On Intel’s Xeon family of architectures, cache lines are 64 bytes, but the L2 cache of each core includes a spatial (pair) prefetcher, which treats memory as consisting of 128-byte line-pairs, and automatically prefetches the “other” 64-byte line when one of the lines is otherwise retrieved. 

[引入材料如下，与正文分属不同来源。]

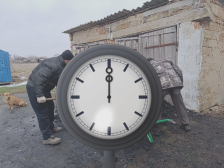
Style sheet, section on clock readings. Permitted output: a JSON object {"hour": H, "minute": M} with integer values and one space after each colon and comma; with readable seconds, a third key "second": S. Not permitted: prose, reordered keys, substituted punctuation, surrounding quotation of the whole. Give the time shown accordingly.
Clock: {"hour": 12, "minute": 0}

Independent, per-core request lines，没什么特别的。
Buffered, shared response lines，这里与RCL的差别比较大, 这里ffwd是分配128-bytes response line pairs，最多由15个在同一个socket上面的硬件线程共享, 其中包含切换位和8字节返回值。服务方的写入操作使得response line pairs对相应的socket上的所有副本失效。但是此失效过程中, 服务方的响应写入到本地核心的存储缓冲区, 实际上保证整个128bytes可以写入，这样就不会导致维持缓存一致性的流量增加。最后复制toggle bits。
```
The first subsequent read by a client transitions the cache line pair to the S state and copies the data. Subsequent reads by other clients on the same socket are served by their local last-level cache. In short, every round of service, serving up to 15 clients on one socket, incurs at most 17 cache line data transfers and 17 corresponding cache line invalidations over the interconnect.
```
NUMA-aware allocation of request and response lines，请求行分配在客户端所在的结点上面，响应行则在服务方所在的结点；

Minimal demarshalling overhead，降低由内存到对象的开支，

our server starts processing a request by reading the specified number of parameters from the request into the parameter passing registers. It then calls the specified function, and finally buffers the eventual return value for subse- quent combined transmission.

No atomic instructions，不使用用原子指令。

性能表现:

rcl-ffwd-performance

参考

Remote core locking: migrating critical-section execution to improve the performance of multithreaded applications, ATC’12.
ffwd: delegation is (much) faster than you think, SOSP 2017.